Task to carry out - Line by line, print the records exactly as they are, dropping the pictures.

Data extracts -
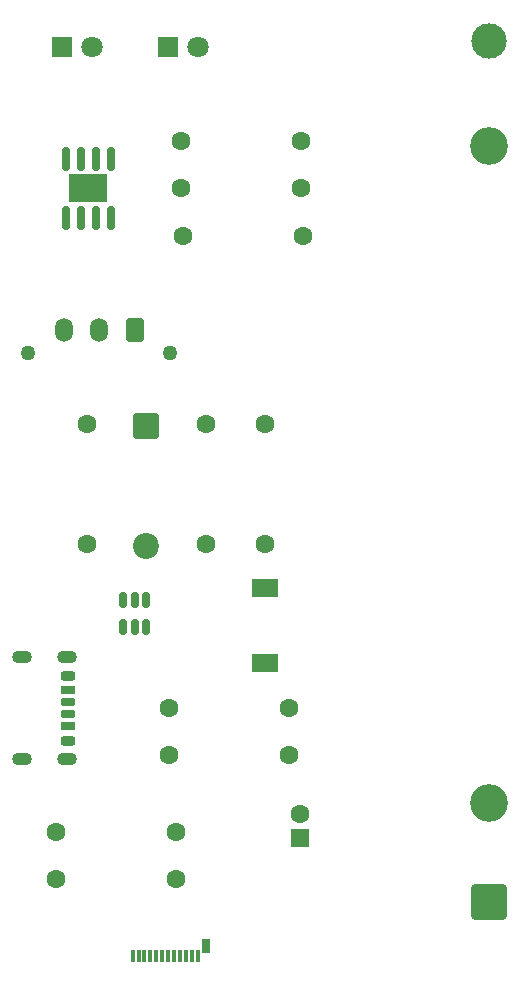
<source format=gbr>
%TF.GenerationSoftware,KiCad,Pcbnew,9.0.4*%
%TF.CreationDate,2025-10-16T13:30:46+09:00*%
%TF.ProjectId,HAM_Seminiar_Charger,48414d5f-5365-46d6-996e-6961725f4368,rev?*%
%TF.SameCoordinates,Original*%
%TF.FileFunction,Soldermask,Top*%
%TF.FilePolarity,Negative*%
%FSLAX46Y46*%
G04 Gerber Fmt 4.6, Leading zero omitted, Abs format (unit mm)*
G04 Created by KiCad (PCBNEW 9.0.4) date 2025-10-16 13:30:46*
%MOMM*%
%LPD*%
G01*
G04 APERTURE LIST*
G04 Aperture macros list*
%AMRoundRect*
0 Rectangle with rounded corners*
0 $1 Rounding radius*
0 $2 $3 $4 $5 $6 $7 $8 $9 X,Y pos of 4 corners*
0 Add a 4 corners polygon primitive as box body*
4,1,4,$2,$3,$4,$5,$6,$7,$8,$9,$2,$3,0*
0 Add four circle primitives for the rounded corners*
1,1,$1+$1,$2,$3*
1,1,$1+$1,$4,$5*
1,1,$1+$1,$6,$7*
1,1,$1+$1,$8,$9*
0 Add four rect primitives between the rounded corners*
20,1,$1+$1,$2,$3,$4,$5,0*
20,1,$1+$1,$4,$5,$6,$7,0*
20,1,$1+$1,$6,$7,$8,$9,0*
20,1,$1+$1,$8,$9,$2,$3,0*%
G04 Aperture macros list end*
%ADD10C,3.200000*%
%ADD11RoundRect,0.249999X1.250001X-1.250001X1.250001X1.250001X-1.250001X1.250001X-1.250001X-1.250001X0*%
%ADD12C,3.000000*%
%ADD13C,1.600000*%
%ADD14R,2.200000X1.500000*%
%ADD15R,1.800000X1.800000*%
%ADD16C,1.800000*%
%ADD17RoundRect,0.175000X-0.425000X0.175000X-0.425000X-0.175000X0.425000X-0.175000X0.425000X0.175000X0*%
%ADD18RoundRect,0.190000X0.410000X-0.190000X0.410000X0.190000X-0.410000X0.190000X-0.410000X-0.190000X0*%
%ADD19RoundRect,0.200000X0.400000X-0.200000X0.400000X0.200000X-0.400000X0.200000X-0.400000X-0.200000X0*%
%ADD20RoundRect,0.175000X0.425000X-0.175000X0.425000X0.175000X-0.425000X0.175000X-0.425000X-0.175000X0*%
%ADD21RoundRect,0.190000X-0.410000X0.190000X-0.410000X-0.190000X0.410000X-0.190000X0.410000X0.190000X0*%
%ADD22RoundRect,0.200000X-0.400000X0.200000X-0.400000X-0.200000X0.400000X-0.200000X0.400000X0.200000X0*%
%ADD23O,1.700000X1.100000*%
%ADD24C,1.270000*%
%ADD25RoundRect,0.250001X0.499999X0.759999X-0.499999X0.759999X-0.499999X-0.759999X0.499999X-0.759999X0*%
%ADD26O,1.500000X2.020000*%
%ADD27RoundRect,0.150000X0.150000X-0.825000X0.150000X0.825000X-0.150000X0.825000X-0.150000X-0.825000X0*%
%ADD28R,3.300000X2.410000*%
%ADD29RoundRect,0.249999X-0.850001X0.850001X-0.850001X-0.850001X0.850001X-0.850001X0.850001X0.850001X0*%
%ADD30C,2.200000*%
%ADD31RoundRect,0.150000X0.150000X-0.512500X0.150000X0.512500X-0.150000X0.512500X-0.150000X-0.512500X0*%
%ADD32R,0.380000X1.000000*%
%ADD33R,0.700000X1.150000*%
%ADD34RoundRect,0.250000X0.550000X-0.550000X0.550000X0.550000X-0.550000X0.550000X-0.550000X-0.550000X0*%
G04 APERTURE END LIST*
D10*
%TO.C,BT1*%
X174200000Y-117805000D03*
X174200000Y-62195000D03*
D11*
X174200000Y-126250000D03*
D12*
X174200000Y-53350000D03*
%TD*%
D13*
%TO.C,R8*%
X147700000Y-124305000D03*
X137540000Y-124305000D03*
%TD*%
D14*
%TO.C,L1*%
X155200000Y-99605000D03*
X155200000Y-106005000D03*
%TD*%
D13*
%TO.C,R9*%
X147700000Y-120305000D03*
X137540000Y-120305000D03*
%TD*%
D15*
%TO.C,D3*%
X147040000Y-53805000D03*
D16*
X149580000Y-53805000D03*
%TD*%
D13*
%TO.C,R1*%
X150200000Y-95885000D03*
X150200000Y-85725000D03*
%TD*%
%TO.C,R4*%
X140200000Y-85725000D03*
X140200000Y-95885000D03*
%TD*%
%TO.C,R5*%
X155200000Y-95885000D03*
X155200000Y-85725000D03*
%TD*%
D17*
%TO.C,J1*%
X138580000Y-109305000D03*
D18*
X138580000Y-111325000D03*
D19*
X138580000Y-112555000D03*
D20*
X138580000Y-110305000D03*
D21*
X138580000Y-108285000D03*
D22*
X138580000Y-107055000D03*
D23*
X138500000Y-105485000D03*
X134700000Y-105485000D03*
X138500000Y-114125000D03*
X134700000Y-114125000D03*
%TD*%
D24*
%TO.C,SW1*%
X147200000Y-79765000D03*
X135200000Y-79765000D03*
D25*
X144200000Y-77805000D03*
D26*
X141200000Y-77805000D03*
X138200000Y-77805000D03*
%TD*%
D27*
%TO.C,U2*%
X138375000Y-68280000D03*
X139645000Y-68280000D03*
X140915000Y-68280000D03*
X142185000Y-68280000D03*
X142185000Y-63330000D03*
X140915000Y-63330000D03*
X139645000Y-63330000D03*
X138375000Y-63330000D03*
D28*
X140280000Y-65805000D03*
%TD*%
D29*
%TO.C,D1*%
X145200000Y-85885000D03*
D30*
X145200000Y-96045000D03*
%TD*%
D31*
%TO.C,U1*%
X143250000Y-102942500D03*
X144200000Y-102942500D03*
X145150000Y-102942500D03*
X145150000Y-100667500D03*
X144200000Y-100667500D03*
X143250000Y-100667500D03*
%TD*%
D13*
%TO.C,R10*%
X148280000Y-69805000D03*
X158440000Y-69805000D03*
%TD*%
%TO.C,R2*%
X147120000Y-113805000D03*
X157280000Y-113805000D03*
%TD*%
D15*
%TO.C,D2*%
X138040000Y-53805000D03*
D16*
X140580000Y-53805000D03*
%TD*%
D13*
%TO.C,R7*%
X148120000Y-61805000D03*
X158280000Y-61805000D03*
%TD*%
%TO.C,R3*%
X147120000Y-109805000D03*
X157280000Y-109805000D03*
%TD*%
%TO.C,R6*%
X148120000Y-65805000D03*
X158280000Y-65805000D03*
%TD*%
D32*
%TO.C,P1*%
X149530000Y-130765000D03*
X149030000Y-130765000D03*
X148530000Y-130765000D03*
X148030000Y-130765000D03*
X147530000Y-130765000D03*
X147030000Y-130765000D03*
X146530000Y-130765000D03*
X146030000Y-130765000D03*
X145530000Y-130765000D03*
X145030000Y-130765000D03*
X144530000Y-130765000D03*
X144030000Y-130765000D03*
D33*
X150200000Y-129925000D03*
%TD*%
D34*
%TO.C,C1*%
X158200000Y-120805000D03*
D13*
X158200000Y-118805000D03*
%TD*%
M02*

</source>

Answer section -
<source format=gbr>
%TF.GenerationSoftware,KiCad,Pcbnew,9.0.4*%
%TF.CreationDate,2025-10-16T13:30:46+09:00*%
%TF.ProjectId,HAM_Seminiar_Charger,48414d5f-5365-46d6-996e-6961725f4368,rev?*%
%TF.SameCoordinates,Original*%
%TF.FileFunction,Soldermask,Top*%
%TF.FilePolarity,Negative*%
%FSLAX46Y46*%
G04 Gerber Fmt 4.6, Leading zero omitted, Abs format (unit mm)*
G04 Created by KiCad (PCBNEW 9.0.4) date 2025-10-16 13:30:46*
%MOMM*%
%LPD*%
G01*
G04 APERTURE LIST*
G04 Aperture macros list*
%AMRoundRect*
0 Rectangle with rounded corners*
0 $1 Rounding radius*
0 $2 $3 $4 $5 $6 $7 $8 $9 X,Y pos of 4 corners*
0 Add a 4 corners polygon primitive as box body*
4,1,4,$2,$3,$4,$5,$6,$7,$8,$9,$2,$3,0*
0 Add four circle primitives for the rounded corners*
1,1,$1+$1,$2,$3*
1,1,$1+$1,$4,$5*
1,1,$1+$1,$6,$7*
1,1,$1+$1,$8,$9*
0 Add four rect primitives between the rounded corners*
20,1,$1+$1,$2,$3,$4,$5,0*
20,1,$1+$1,$4,$5,$6,$7,0*
20,1,$1+$1,$6,$7,$8,$9,0*
20,1,$1+$1,$8,$9,$2,$3,0*%
G04 Aperture macros list end*
%ADD10C,3.200000*%
%ADD11RoundRect,0.249999X1.250001X-1.250001X1.250001X1.250001X-1.250001X1.250001X-1.250001X-1.250001X0*%
%ADD12C,3.000000*%
%ADD13C,1.600000*%
%ADD14R,2.200000X1.500000*%
%ADD15R,1.800000X1.800000*%
%ADD16C,1.800000*%
%ADD17RoundRect,0.175000X-0.425000X0.175000X-0.425000X-0.175000X0.425000X-0.175000X0.425000X0.175000X0*%
%ADD18RoundRect,0.190000X0.410000X-0.190000X0.410000X0.190000X-0.410000X0.190000X-0.410000X-0.190000X0*%
%ADD19RoundRect,0.200000X0.400000X-0.200000X0.400000X0.200000X-0.400000X0.200000X-0.400000X-0.200000X0*%
%ADD20RoundRect,0.175000X0.425000X-0.175000X0.425000X0.175000X-0.425000X0.175000X-0.425000X-0.175000X0*%
%ADD21RoundRect,0.190000X-0.410000X0.190000X-0.410000X-0.190000X0.410000X-0.190000X0.410000X0.190000X0*%
%ADD22RoundRect,0.200000X-0.400000X0.200000X-0.400000X-0.200000X0.400000X-0.200000X0.400000X0.200000X0*%
%ADD23O,1.700000X1.100000*%
%ADD24C,1.270000*%
%ADD25RoundRect,0.250001X0.499999X0.759999X-0.499999X0.759999X-0.499999X-0.759999X0.499999X-0.759999X0*%
%ADD26O,1.500000X2.020000*%
%ADD27RoundRect,0.150000X0.150000X-0.825000X0.150000X0.825000X-0.150000X0.825000X-0.150000X-0.825000X0*%
%ADD28R,3.300000X2.410000*%
%ADD29RoundRect,0.249999X-0.850001X0.850001X-0.850001X-0.850001X0.850001X-0.850001X0.850001X0.850001X0*%
%ADD30C,2.200000*%
%ADD31RoundRect,0.150000X0.150000X-0.512500X0.150000X0.512500X-0.150000X0.512500X-0.150000X-0.512500X0*%
%ADD32R,0.380000X1.000000*%
%ADD33R,0.700000X1.150000*%
%ADD34RoundRect,0.250000X0.550000X-0.550000X0.550000X0.550000X-0.550000X0.550000X-0.550000X-0.550000X0*%
G04 APERTURE END LIST*
D10*
%TO.C,BT1*%
X174200000Y-117805000D03*
X174200000Y-62195000D03*
D11*
X174200000Y-126250000D03*
D12*
X174200000Y-53350000D03*
%TD*%
D13*
%TO.C,R8*%
X147700000Y-124305000D03*
X137540000Y-124305000D03*
%TD*%
D14*
%TO.C,L1*%
X155200000Y-99605000D03*
X155200000Y-106005000D03*
%TD*%
D13*
%TO.C,R9*%
X147700000Y-120305000D03*
X137540000Y-120305000D03*
%TD*%
D15*
%TO.C,D3*%
X147040000Y-53805000D03*
D16*
X149580000Y-53805000D03*
%TD*%
D13*
%TO.C,R1*%
X150200000Y-95885000D03*
X150200000Y-85725000D03*
%TD*%
%TO.C,R4*%
X140200000Y-85725000D03*
X140200000Y-95885000D03*
%TD*%
%TO.C,R5*%
X155200000Y-95885000D03*
X155200000Y-85725000D03*
%TD*%
D17*
%TO.C,J1*%
X138580000Y-109305000D03*
D18*
X138580000Y-111325000D03*
D19*
X138580000Y-112555000D03*
D20*
X138580000Y-110305000D03*
D21*
X138580000Y-108285000D03*
D22*
X138580000Y-107055000D03*
D23*
X138500000Y-105485000D03*
X134700000Y-105485000D03*
X138500000Y-114125000D03*
X134700000Y-114125000D03*
%TD*%
D24*
%TO.C,SW1*%
X147200000Y-79765000D03*
X135200000Y-79765000D03*
D25*
X144200000Y-77805000D03*
D26*
X141200000Y-77805000D03*
X138200000Y-77805000D03*
%TD*%
D27*
%TO.C,U2*%
X138375000Y-68280000D03*
X139645000Y-68280000D03*
X140915000Y-68280000D03*
X142185000Y-68280000D03*
X142185000Y-63330000D03*
X140915000Y-63330000D03*
X139645000Y-63330000D03*
X138375000Y-63330000D03*
D28*
X140280000Y-65805000D03*
%TD*%
D29*
%TO.C,D1*%
X145200000Y-85885000D03*
D30*
X145200000Y-96045000D03*
%TD*%
D31*
%TO.C,U1*%
X143250000Y-102942500D03*
X144200000Y-102942500D03*
X145150000Y-102942500D03*
X145150000Y-100667500D03*
X144200000Y-100667500D03*
X143250000Y-100667500D03*
%TD*%
D13*
%TO.C,R10*%
X148280000Y-69805000D03*
X158440000Y-69805000D03*
%TD*%
%TO.C,R2*%
X147120000Y-113805000D03*
X157280000Y-113805000D03*
%TD*%
D15*
%TO.C,D2*%
X138040000Y-53805000D03*
D16*
X140580000Y-53805000D03*
%TD*%
D13*
%TO.C,R7*%
X148120000Y-61805000D03*
X158280000Y-61805000D03*
%TD*%
%TO.C,R3*%
X147120000Y-109805000D03*
X157280000Y-109805000D03*
%TD*%
%TO.C,R6*%
X148120000Y-65805000D03*
X158280000Y-65805000D03*
%TD*%
D32*
%TO.C,P1*%
X149530000Y-130765000D03*
X149030000Y-130765000D03*
X148530000Y-130765000D03*
X148030000Y-130765000D03*
X147530000Y-130765000D03*
X147030000Y-130765000D03*
X146530000Y-130765000D03*
X146030000Y-130765000D03*
X145530000Y-130765000D03*
X145030000Y-130765000D03*
X144530000Y-130765000D03*
X144030000Y-130765000D03*
D33*
X150200000Y-129925000D03*
%TD*%
D34*
%TO.C,C1*%
X158200000Y-120805000D03*
D13*
X158200000Y-118805000D03*
%TD*%
M02*

</source>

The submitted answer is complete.